Magnificat
Autore: Mons. Bruno Pelaia
Fonte: Dizionario Biblico diretto da Francesco SpadaforaLe reminiscenze bibliche di cui ridonda il M., imprestate dai Salmi, e soprattutto dal cantico di Anna, madre di Samuele (1Sam 2, l-10), hanno dato occasione ai critici di mettere in dubbio la storicità del documento, che vien definito «un salmo giudaico», oppure «un mosaico di formule preesistenti, messe insieme dall'Evangelista o dall'autore della sua fonte».
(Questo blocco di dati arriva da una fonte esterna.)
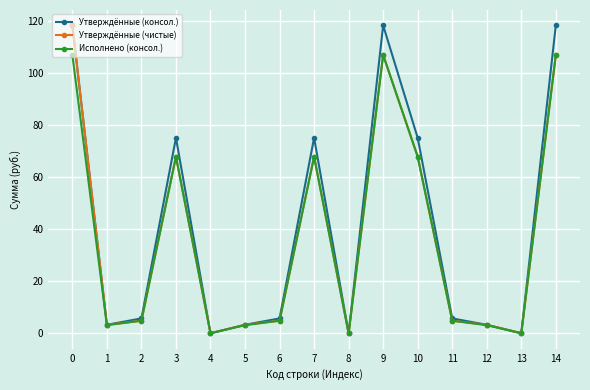

Which series changed the most between 9 and 11?

Утверждённые (консол.)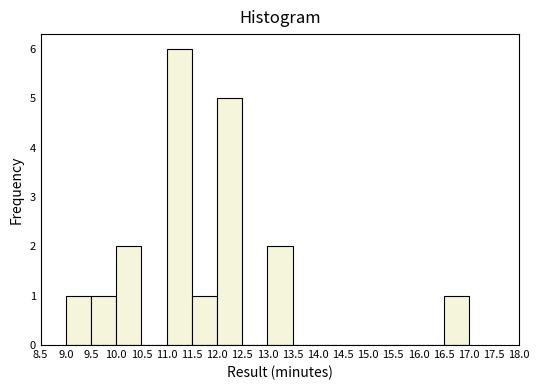

Which range on the x-axis has the tallest bar?

11.0 to 11.5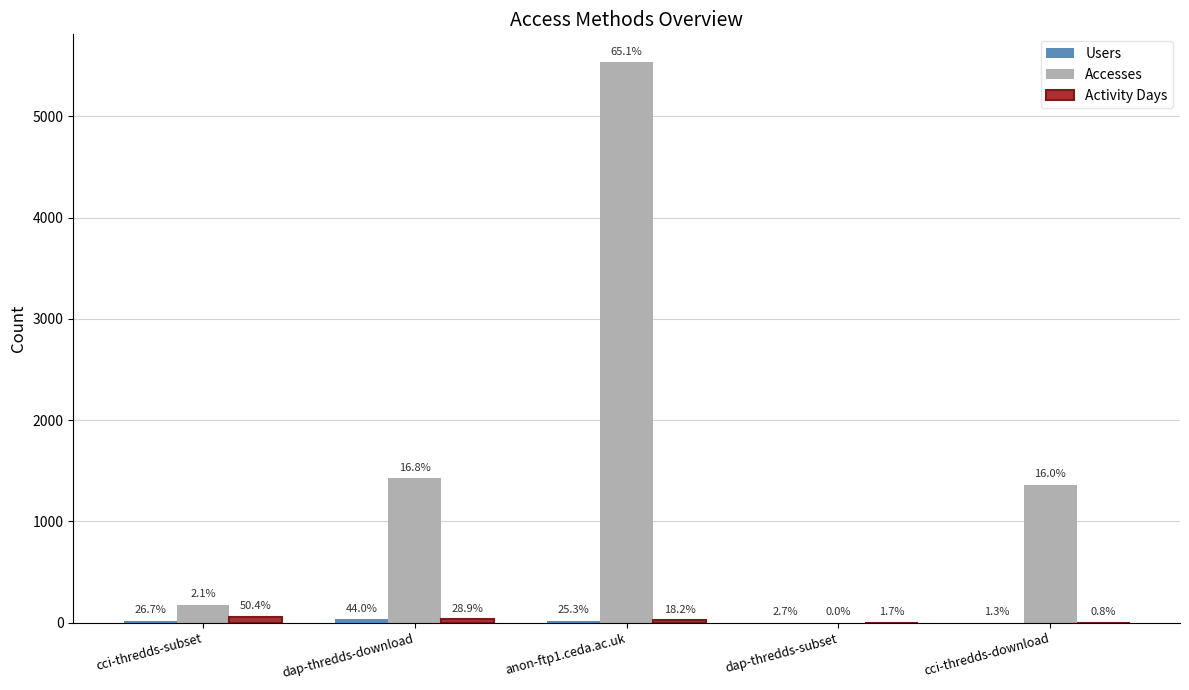

How many groups of bars are there?

5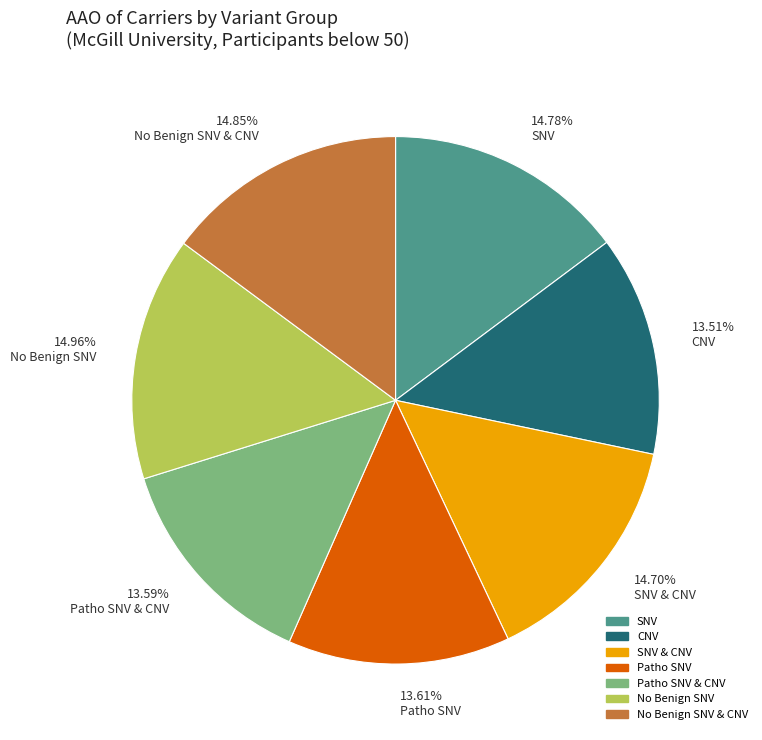

What is the ratio of the value at 14.70% SNV & CNV to the value at 14.96% No Benign SNV?

1.0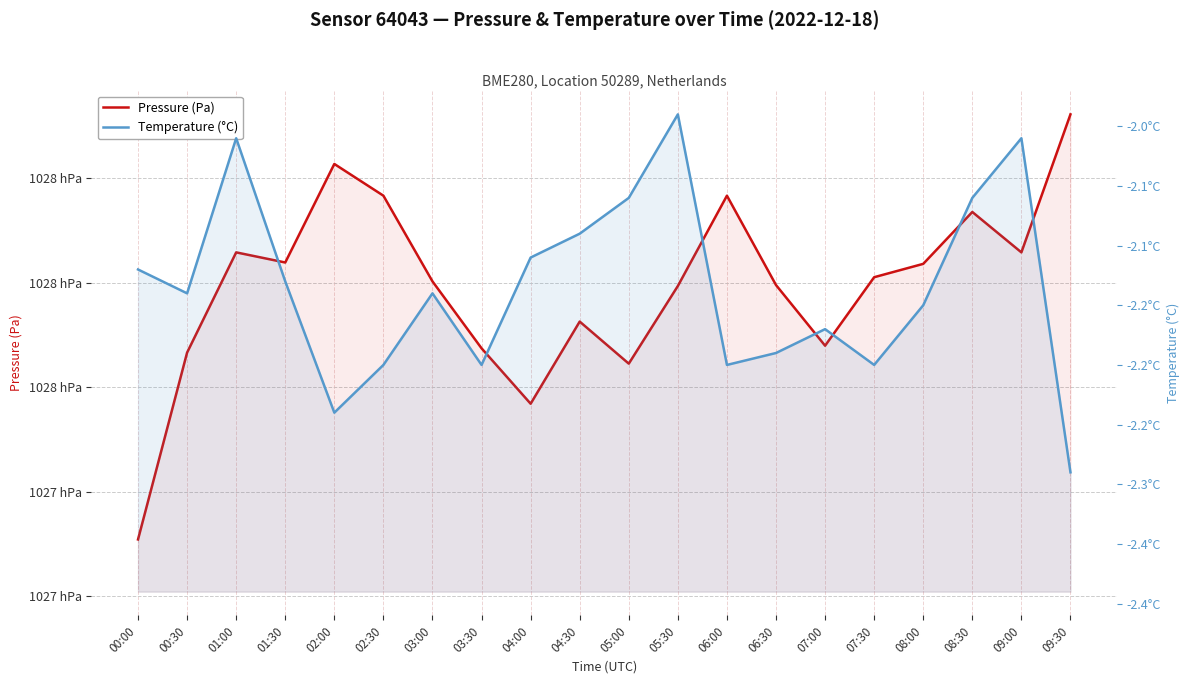

What is the sum of the Pressure (Pa) values at 05:00 and 02:30?

205520.6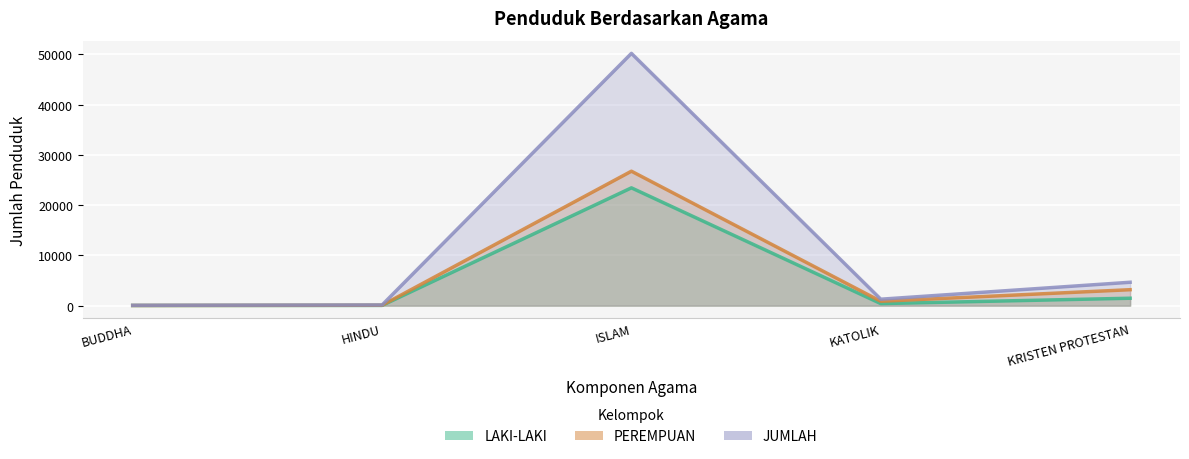

What is the difference between the maximum and minimum values in the PEREMPUAN series?

26724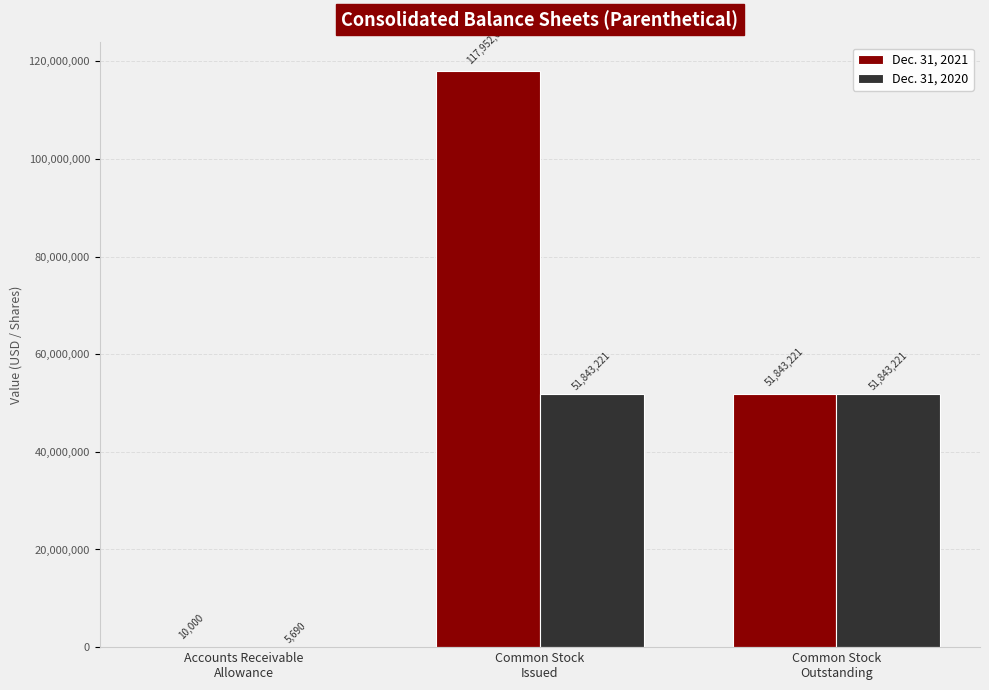

Reading left to right, transcribe all the data shown in this chart.

Dec. 31, 2021: 10000	117952697	51843221
Dec. 31, 2020: 5690	51843221	51843221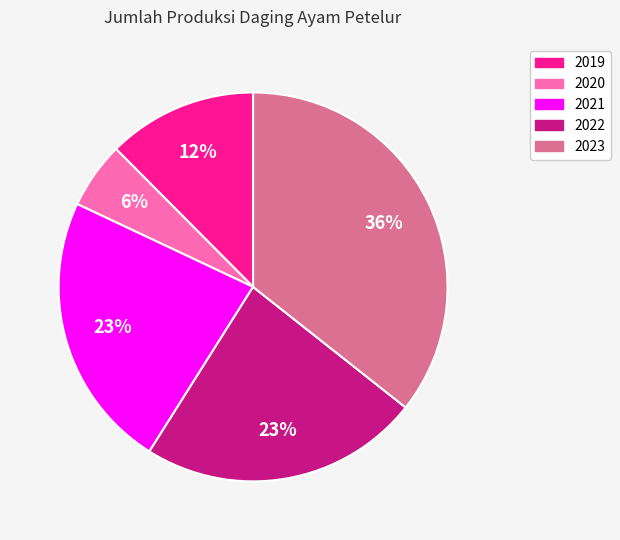

Which slice is the smallest?

2020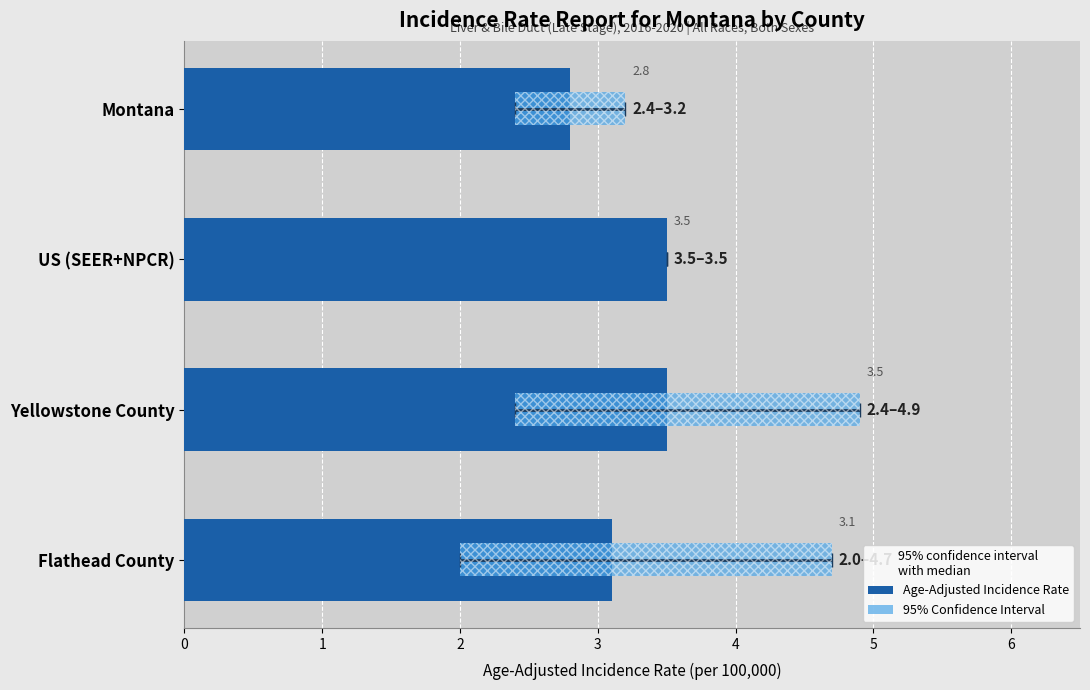

Rank the categories by value from lowest to highest.

Montana, Flathead County, US (SEER+NPCR), Yellowstone County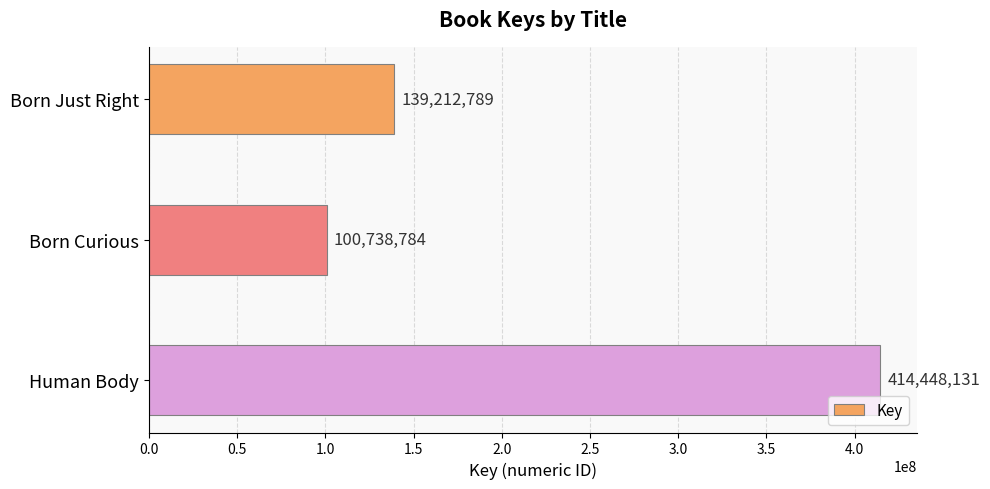

Count the values in the range 100738784 to 414448131.

3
Circa le frequenti reminiscenze, non c'è da stupire quando si pensi, che per i pii israeliti, la Bibbia era l'unico alimento dello spirito, in maniera che quasi per istinto i suoi testi si affollavano sulle labbra, quando, sotto l'impero di un'emozione religiosa, si accingevano a ringraziare, a impetrare, o comunque a pregare Dio. Per quanto, tuttavia, alcune espressioni siano prese da scritti precedenti, il M. ha un tono personalissimo; basta, oltre tutto, richiamare il v. 48: Ha posto gli occhi sulla bassezza della sua serva, che hanno perfetto riscontro nell'umile atteggiamento della Vergine di fronte all'angelo: Ecco la serva del Signore (Lc. 1, 38). In altre parole, è avvenuto nel M. quello che accadeva nei tempi antichi, ai costruttori cristiani: le pietre, i mattoni, magari pezzi di marmo, venivano tolti di peso dai templi pagani, ma la Basilica aveva un'altra anima, un altro stile, un altro volto! Alla fine del secolo scorso, specie ad opera di Loisy (Harnack è più mite) si è tentato intorbidare le acque sull'autrice del M., perché si era venuto a scoprire (l'aveva già notato Wetstein nel 1751) che alcuni codici dell'antica versione latina e altri codici pure latini delle opere di s. Ireneo e di Origene, al v. 46, invece di «Ait Maria» leggevano «Ait Elisabeth». Come è stato ben detto, si tratta di «una stranezza istigata dall'amore di novità»; infatti le sporadiche, incerte testimonianze in contrario, sono letteralmente polverizzate dalla unanime testimonianza di tutti i codici greci e di tutte le versioni (copte, siriache, latine). Va inoltre sottolineato, che nel M. di proposito è evitata l'allusione alla sterilità (1Sam 2, 5), ciò che Elisabetta non avrebbe certamente omesso, essendo sterile essa stessa (Lc. 1, 37). Senza poi dire, che in bocca ad Elisabetta, non avrebbero alcun senso le parole del v. 48: Tutte le genti mi chiameranno beata. Il pettegolezzo critico è morto, dunque, sul nascere; ha pure validamente contribuito la Pontificia Commissione Biblica, con un decreto del 26 giugno 1912 (Denz.-U. 2158).
Nella liturgia latina il M., da tempo immemorabile, si recita ai Vespri del Divino Ufficio; alcuni pensano che ivi l'abbia sistemato s. Benedetto; tuttavia la cosa è lungi dall'esser certa.
[B. P.]
BIBL. - L. C. FILLION, Vita di N.S.G.C., trad. ital., I, Torino-Roma 1934, pp. 220-23. 482- 86: M. J. LAGRANGE, Év. selon s. Luc, Parigi 1927, pp. 44-54: F. ZORELL, in VD, 2 (1922) 194-99; F. CABROL, Cantiques évangéliques, in DACL, II, coll. 1997 s.